La dernière saison s’est en effet révélée désastreuse pour les acériculteurs de la province, après les années records enregistrées en 2019 et 2020. Pour Martin Norris, qui exploite une érablière de 3 750 entailles sur des terres louées, à Potton, en Estrie, la dernière récolte s’est révélée une véritable annus horribilis. « J’ai fait moins que la moitié d’une année ordinaire. Ça a été une année aussi pourrie qu’en 2012 », soutient le producteur qui aimerait ajouter 5 à 6 000 entailles à sa production grâce aux nouvelles allocations autorisées.

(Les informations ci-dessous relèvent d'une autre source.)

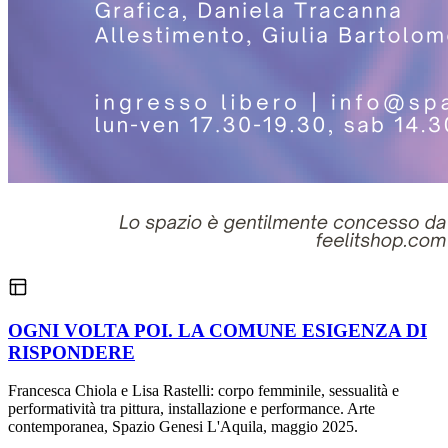
OGNI VOLTA POI. LA COMUNE ESIGENZA DI
RISPONDERE
Francesca Chiola e Lisa Rastelli: corpo femminile, sessualità e
performatività tra pittura, installazione e performance. Arte
contemporanea, Spazio Genesi L'Aquila, maggio 2025.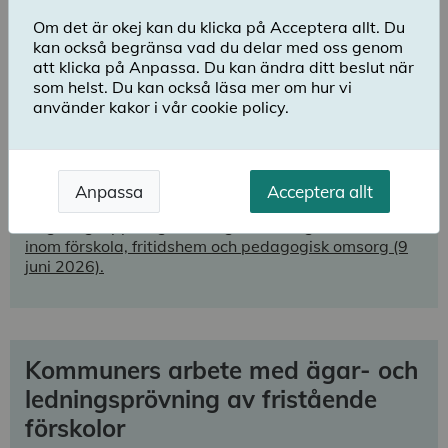
lägga grunden för barns framtida lärande och
Om det är okej kan du klicka på Acceptera allt. Du
för att lyckas i skolan. På den här sidan har vi
kan också begränsa vad du delar med oss genom
samlat våra senaste granskningar som rör
att klicka på Anpassa. Du kan ändra ditt beslut när
förskolan samt länktips till stöd- och
som helst. Du kan också läsa mer om hur vi
fördjupningsmaterial hos andra
använder kakor i vår cookie policy.
skolmyndigheter.
Pågående granskningar
Anpassa
Acceptera allt
Regeringsuppdrag om att granska registerkontroll
inom förskola, fritidshem och pedagogisk omsorg (9
juni 2026).
Kommuners arbete med ägar- och
ledningsprövning av fristående
förskolor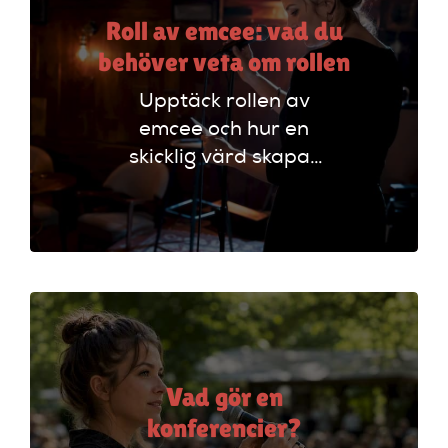
Roll av emcee: vad du
behöver veta om rollen
Upptäck rollen av
emcee och hur en
skicklig värd skapar
oförglömliga
evenemang genom
att styra
programmet och
engagera publiken.
Vad gör en
konferencier?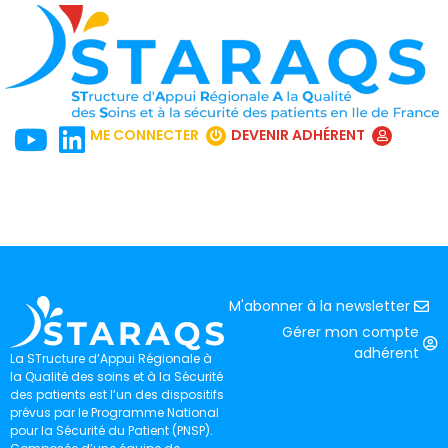
ME CONNECTER
DEVENIR ADHÉRENT
M'abonner à la newsletter
Gérer mon compte
adhérent
La STructure d’Appui Régionale à
la Qualité des soins et à la Sécurité
des patients est l’un des dispositifs
prévus par le Programme National
pour la Sécurité du Patient (PNSP).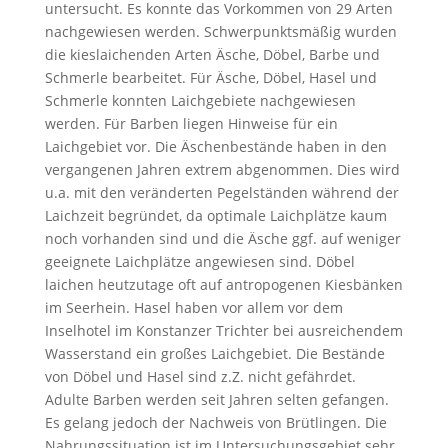
untersucht. Es konnte das Vorkommen von 29 Arten
nachgewiesen werden. Schwerpunktsmäßig wurden
die kieslaichenden Arten Äsche, Döbel, Barbe und
Schmerle bearbeitet. Für Äsche, Döbel, Hasel und
Schmerle konnten Laichgebiete nachgewiesen
werden. Für Barben liegen Hinweise für ein
Laichgebiet vor. Die Äschenbestände haben in den
vergangenen Jahren extrem abgenommen. Dies wird
u.a. mit den veränderten Pegelständen während der
Laichzeit begründet, da optimale Laichplätze kaum
noch vorhanden sind und die Äsche ggf. auf weniger
geeignete Laichplätze angewiesen sind. Döbel
laichen heutzutage oft auf antropogenen Kiesbänken
im Seerhein. Hasel haben vor allem vor dem
Inselhotel im Konstanzer Trichter bei ausreichendem
Wasserstand ein großes Laichgebiet. Die Bestände
von Döbel und Hasel sind z.Z. nicht gefährdet.
Adulte Barben werden seit Jahren selten gefangen.
Es gelang jedoch der Nachweis von Brütlingen. Die
Nahrungssituation ist im Untersuchungsgebiet sehr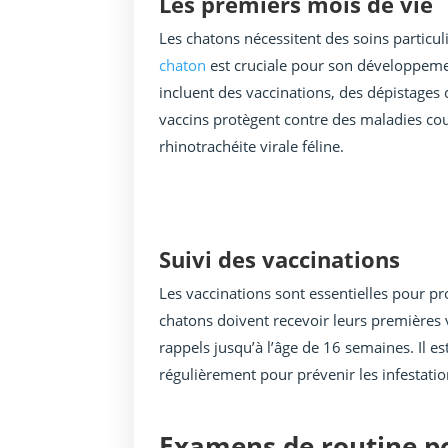
Les premiers mois de vie
Les chatons nécessitent des soins particu
chaton
est cruciale pour son développeme
incluent des vaccinations, des dépistages 
vaccins protègent contre des maladies cou
rhinotrachéite virale féline.
Suivi des vaccinations
Les vaccinations sont essentielles pour pr
chatons doivent recevoir leurs premières v
rappels jusqu’à l’âge de 16 semaines. Il 
régulièrement pour prévenir les infestatio
Examens de routine po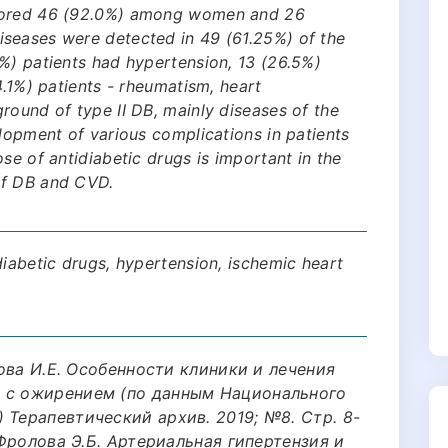
scored 46 (92.0%) among women and 26
seases were detected in 49 (61.25%) of the
%) patients had hypertension, 13 (26.5%)
4.1%) patients - rheumatism, heart
round of type II DB, mainly diseases of the
elopment of various complications in patients
se of antidiabetic drugs is important in the
of DB and CVD.
diabetic drugs, hypertension, ischemic heart
азова И.Е. Особенности клиники и лечения
й с ожирением (по данным Национального
 Терапевтический архив. 2019; №8. Стр. 8-
, Фролова Э.Б. Артериальная гипертензия и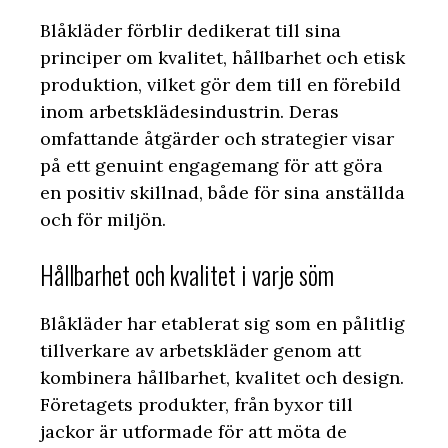
Blåkläder förblir dedikerat till sina
principer om kvalitet, hållbarhet och etisk
produktion, vilket gör dem till en förebild
inom arbetsklädesindustrin. Deras
omfattande åtgärder och strategier visar
på ett genuint engagemang för att göra
en positiv skillnad, både för sina anställda
och för miljön.
Hållbarhet och kvalitet i varje söm
Blåkläder har etablerat sig som en pålitlig
tillverkare av arbetskläder genom att
kombinera hållbarhet, kvalitet och design.
Företagets produkter, från byxor till
jackor är utformade för att möta de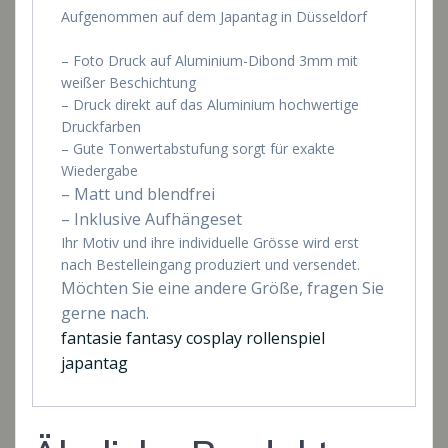
Aufgenommen auf dem Japantag in Düsseldorf
– Foto Druck auf Aluminium-Dibond 3mm mit
weißer Beschichtung
– Druck direkt auf das Aluminium hochwertige
Druckfarben
– Gute Tonwertabstufung sorgt für exakte
Wiedergabe
– Matt und blendfrei
– Inklusive Aufhängeset
Ihr Motiv und ihre individuelle Grösse wird erst
nach Bestelleingang produziert und versendet.
Möchten Sie eine andere Größe, fragen Sie
gerne nach.
fantasie fantasy cosplay rollenspiel
japantag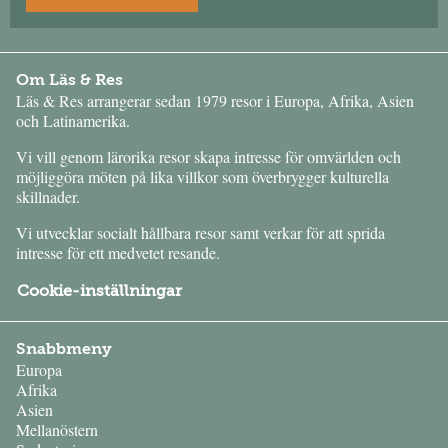
Om Läs & Res
Läs & Res arrangerar sedan 1979 resor i Europa, Afrika, Asien
och Latinamerika.
Vi vill genom lärorika resor skapa intresse för omvärlden och
möjliggöra möten på lika villkor som överbrygger kulturella
skillnader.
Vi utvecklar socialt hållbara resor samt verkar för att sprida
intresse för ett medvetet resande.
Cookie-inställningar
Snabbmeny
Europa
Afrika
Asien
Mellanöstern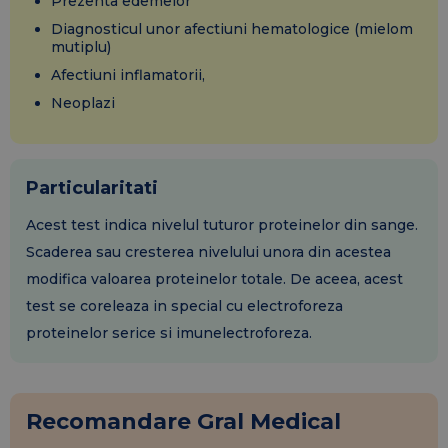
Prezenta edemelor
Diagnosticul unor afectiuni hematologice (mielom
mutiplu)
Afectiuni inflamatorii,
Neoplazi
Particularitati
Acest test indica nivelul tuturor proteinelor din sange.
Scaderea sau cresterea nivelului unora din acestea
modifica valoarea proteinelor totale. De aceea, acest
test se coreleaza in special cu electroforeza
proteinelor serice si imunelectroforeza.
Recomandare Gral Medical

Les candidats disposent de peu de temps pour soumettre leur dossier, admet Hélène Normandin. La date limite est fixée au 15 octobre. « Le défi, cette année, était qu’on attendait le nouveau règlement de la Régie des marchés agricoles. On voulait appliquer l’émission des entailles dans le cadre du nouveau règlement. On l’a reçu le 2 septembre. C’est à ce moment-là que nous avons pu obtenir les bons formulaires qui respectaient la nouvelle réglementation », explique Mme Normandin qui ajoute que les producteurs intéressés par des entailles supplémentaires ont été informés tôt, en juillet, de préparer leur plan d’érablière. L’échéance plutôt courte n’indispose pas Guillaume Vachon Gagnon. L’érablière de 12 000 entailles dont il partage la propriété avec son père, se trouve à Chesterville, un peu au sud de Victoriaville. « C’est quand même court, mais c’est vraiment rien de compliqué. Nous, l’ingénieur vient [de] faire le tour [c’était autour du 29 septembre] et ça devrait bien aller », explique le jeune entrepreneur qui souhaite ajouter d’un à deux mille entailles grâce aux nouvelles allocations.

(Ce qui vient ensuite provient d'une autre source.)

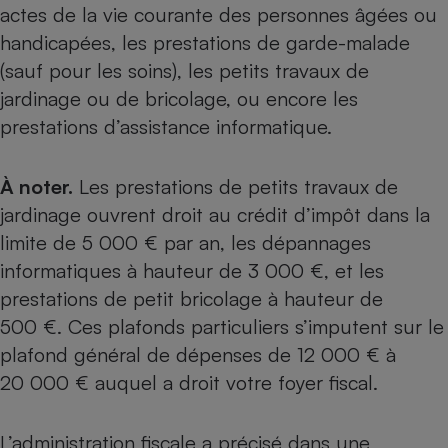
Téléphone mobile -
actes de la vie courante des personnes âgées ou
Smartphone
handicapées, les prestations de garde-malade
Plaque de cuisson à
induction
(sauf pour les soins), les petits travaux de
jardinage ou de bricolage, ou encore les
prestations d’assistance informatique.
Climatiseur -
Ventilateur
À noter.
Les prestations de petits travaux de
jardinage ouvrent droit au crédit d’impôt dans la
Antivirus
limite de 5 000 € par an, les dépannages
Climatiseur -
informatiques à hauteur de 3 000 €, et les
Ventilateur
prestations de petit bricolage à hauteur de
500 €. Ces plafonds particuliers s’imputent sur le
plafond général de dépenses de 12 000 € à
20 000 € auquel a droit votre foyer fiscal.
L’administration fiscale a précisé dans une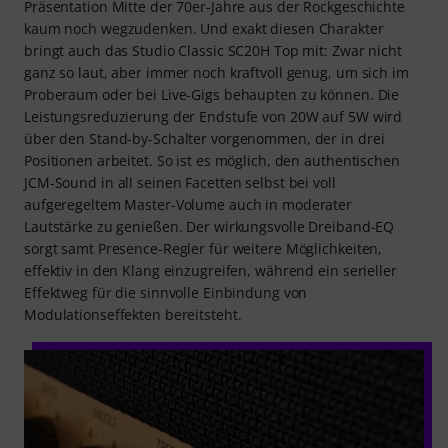
Präsentation Mitte der 70er-Jahre aus der Rockgeschichte
kaum noch wegzudenken. Und exakt diesen Charakter
bringt auch das Studio Classic SC20H Top mit: Zwar nicht
ganz so laut, aber immer noch kraftvoll genug, um sich im
Proberaum oder bei Live-Gigs behaupten zu können. Die
Leistungsreduzierung der Endstufe von 20W auf 5W wird
über den Stand-by-Schalter vorgenommen, der in drei
Positionen arbeitet. So ist es möglich, den authentischen
JCM-Sound in all seinen Facetten selbst bei voll
aufgeregeltem Master-Volume auch in moderater
Lautstärke zu genießen. Der wirkungsvolle Dreiband-EQ
sorgt samt Presence-Regler für weitere Möglichkeiten,
effektiv in den Klang einzugreifen, während ein serieller
Effektweg für die sinnvolle Einbindung von
Modulationseffekten bereitsteht.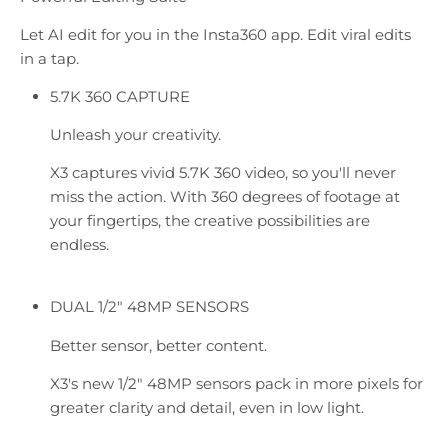
Let AI edit for you in the Insta360 app. Edit viral edits
in a tap.
5.7K 360 CAPTURE
Unleash your creativity.
X3 captures vivid 5.7K 360 video, so you'll never
miss the action. With 360 degrees of footage at
your fingertips, the creative possibilities are
endless.
DUAL 1/2" 48MP SENSORS
Better sensor, better content.
X3's new 1/2" 48MP sensors pack in more pixels for
greater clarity and detail, even in low light.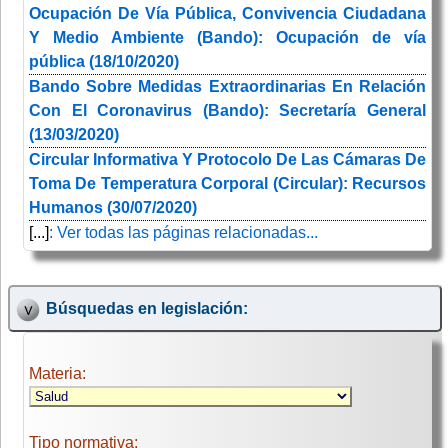
Ocupación De Vía Pública, Convivencia Ciudadana
Y Medio Ambiente (Bando): Ocupación de vía
pública (18/10/2020)
Bando Sobre Medidas Extraordinarias En Relación
Con El Coronavirus (Bando): Secretaría General
(13/03/2020)
Circular Informativa Y Protocolo De Las Cámaras De
Toma De Temperatura Corporal (Circular): Recursos
Humanos (30/07/2020)
[...]
: Ver todas las páginas relacionadas...
Búsquedas en legislación:
Materia:
Tipo normativa: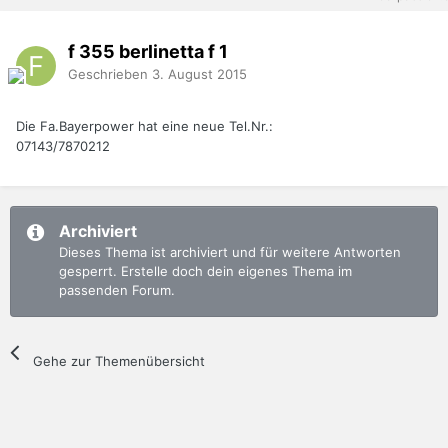
f 355 berlinetta f 1
Geschrieben
3. August 2015
Die Fa.Bayerpower hat eine neue Tel.Nr.:
07143/7870212
Archiviert
Dieses Thema ist archiviert und für weitere Antworten
gesperrt. Erstelle doch dein eigenes Thema im
passenden Forum.
Gehe zur Themenübersicht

S’il se réjouit de ces nouveaux contingents, Guillaume Vachon Gagnon s’interroge tout de même quant à l’impact des nouvelles autorisations sur le marché du sirop d’érable. « C’est un risque. Je ne peux pas dire que je le crains, mais j’imagine que ça a été bien évalué. Les échos qu’on avait ce printemps, quand on parlait avec du monde, y en a qui disaient c’est sûr qu’ils vont redonner du quota, puis d’autres qui disaient, j’vois pas pourquoi y en donneraient, on a de l’inventaire en masse. Je dirais que je me trouve quelque part entre les deux », reconnaît le producteur de Chesterville.
La porte-parole de PPAQ se fait cependant rassurante. « Étant donné que la demande est en croissance, on a connu une augmentation d’au-delà de 20 % des exportations en 2020, on veut s’assurer qu’une bonne réserve soit maintenue. C’est notre coussin », explique Hélène Normandin qui estime le besoin d’entailles à 168 millions, dans 60 ans.
Comment seront allouées les sept millions de nouvelles entailles?
Un contingent de 350 000 entailles, 5 % du total nouvellement alloué, est d’abord réservé aux démarrages d’érablières en terres publiques, indique Sylvain Bernier, directeur du contingentement et de la réglementation chez les Producteurs et productrices acéricoles du Québec (PPAQ). « Dans ce cas, c’est le ministère qui va nous indiquer les projets qu’il a retenus », précise M. Bernier.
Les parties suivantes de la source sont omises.